Services And Products
1. National gaps assessment
Structured evaluation of the delivery infrastructure in an economic/ financial environment (typically a nation) focusing on (1) legal/ government environment, (2) financial resources and existing programs, (3) sponsor delivery capacity. Characterize the environment in its evolution and ecosystem. Uncover where the delivery system is strong, where it is weak, and what interventions (new creatures or changes to existing creatures) would improve the ecosystem. End product a substantial report including statistics, populated ecosystem, and documentary references.
Ecosystem of a nation’s housing finance
Customers:
National policymakers, Transnational resource providers, Major national stakeholders.
2. Inventory evaluation
Structured, quantitative evaluation of the affordable housing inventory in a host geography (probably a nation, possibly a region), focusing on (1) adequacy, (2) age, condition and needs, (3) population cohorts served and unserved, (4) sponsor capacity to address the inventory, (5) ongoing financial and operational viability.
Customers:
National policymakers, National resource providers and regulators
3. Stakeholder symposium
Organization and delivery of a symposium of stakeholders — national or transnational or international — coming together for a common purpose designed to improve the ecosystem. Potential foci include (1) consensus building around needs, (2) creation of political will to pursue change, (3) program design.
The symposium goal should be not just information or education but exit actions with enduring consequences.
Stakeholder brainstorming workshop
Customers:
National policymakers, National stakeholders
4. Program design
Conceptualization and formal description of a programmatic intervention resources, financial product, legal/ legislative authority, that when implemented will improve the ecosystem by filling one or more national gaps.
Logically combined with or prepared in the context of a stakeholder symposium.
Design of housing finance program
Customers:
National policymakers, National stakeholders
5. Program advocacy
After design of a programmatic intervention, development, delivery, followup and stakeholder interaction in support of the designed program. May include just-in-time real-time evaluation/ response/ modification as a program navigates through the process of buy-in/ enactment/ approval. Logically ends when the program is adopted.
Customers:
National policymakers, National stakeholders
6. Program development
After program adoption, development of appropriate administrative guidance — regulations, handbook or similar administration, processes and analytical tools — to enable sponsors and resource providers to process individual transactions under the adopted program.
Customers:
National administrators charged with implementing a new program.
7. Stakeholder education or training
Executive education program, combining seminar-style classroom instruction (either in the host geography or in the US, depending on participant/ faculty/ inventory requirements) with Web-based distance learning.
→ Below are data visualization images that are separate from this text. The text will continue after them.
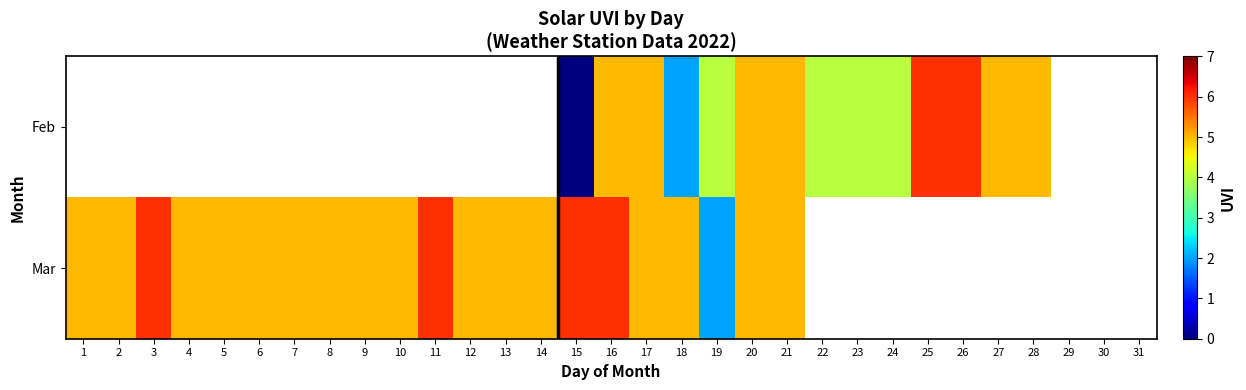

At which category is the sum across all series the highest?

16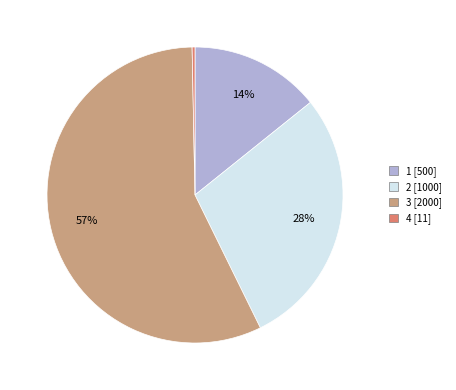

Is there any slice that represents more than half of the pie?

Yes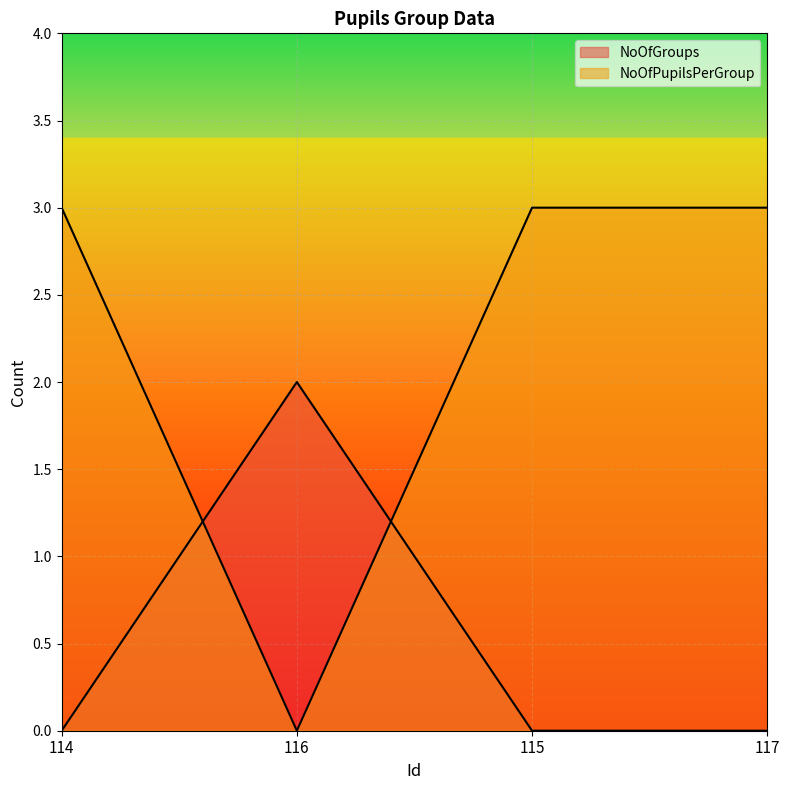

At which category does NoOfGroups reach its first local peak?

116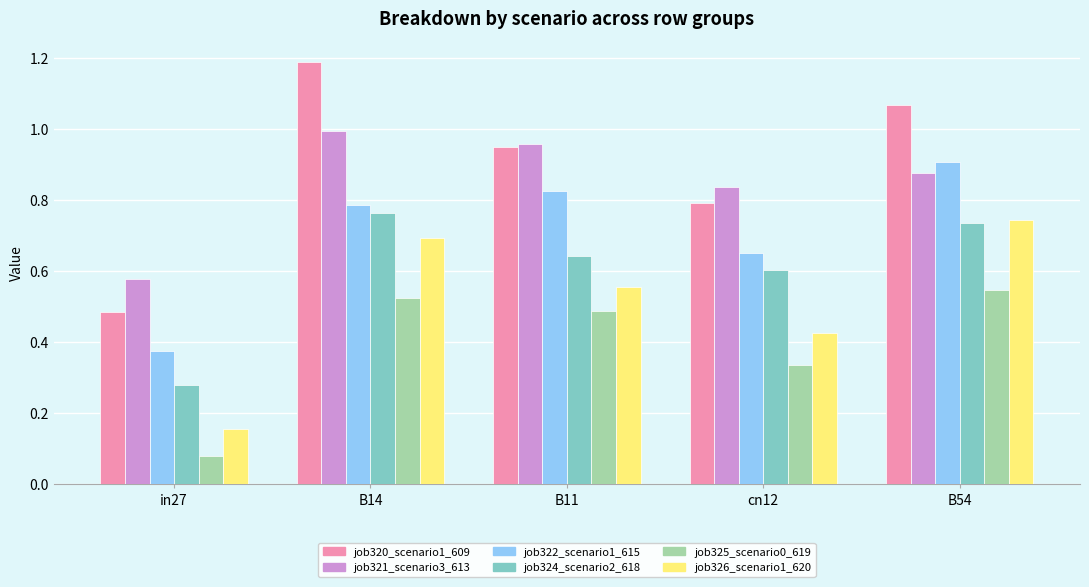

At which label is job322_scenario1_615 closest to 0?

in27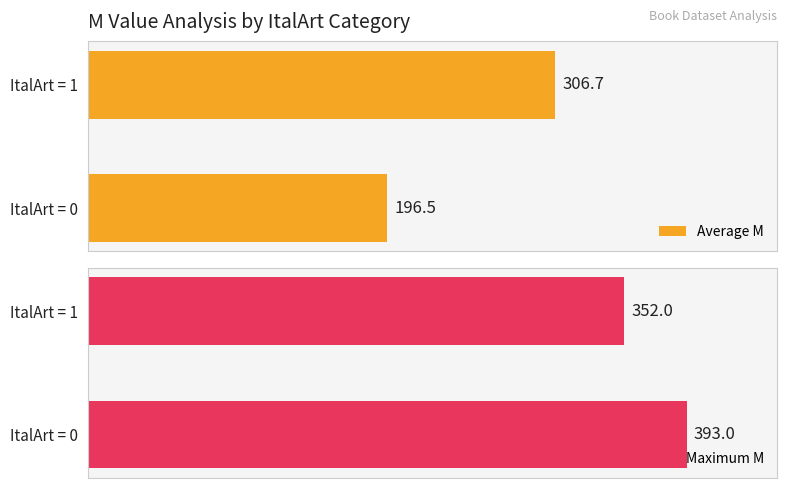

List the labels in order of Average M value, smallest first.

ItalArt = 0, ItalArt = 1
Participants typically include sponsors, regulators, resource providers — program practitioners — at upper middle and senior management levels.
Customers:
National stakeholders, Funded by national or transnational funders
8. Ongoing Web-based update of affordable housing electronic information
Periodic Web-based update (similar to a Weblog) of new material, electronically available and originating in the US (and elsewhere), of interest to affordable housing stakeholders. Examples of items to be flagged: modifications to existing programs, new legislation or other proposed initiatives, research papers on existing legislation or need, symposia, databases. Brief commentaries would be supplied on each, focusing on its relevance, target audience, highlights, implications, and so on
Stakeholders today have access to an extraordinary wealth of information if they know where to look for it and what to look for. This Weblog-based service would provide that searching/ distillation. It thus adds value by (1) searching, (2) distilling, and (3) delivering information.
To be effective, the service should be free to customers; hence it would need to be pre-funded (annual grant basis) by a stakeholder interested in improving affordable housing generally.
Customers:
National stakeholders, Funded by national or transnational funders
9. Customized programmatic research/evaluation
"Thought experiment" report development evaluating a proposed initiative (legislation, financing program, tool) in the context of a target country.
Customers:
National stakeholders
10. Stakeholder information resource
Web-compatible library/ reference facility/ search capacity that enables host geography stakeholders to learn:
1. skill sets in requisite disciplines (e.g. development, financing, management, administration, intervention, enforcement, preservation),
2. experience, best practices, and lessons learned from other national experiences (similar or divergent ecosystems),
3. country-specific insights, resources, program advisory and utilities,
4. links to resources (Web, people, agencies) for customized support.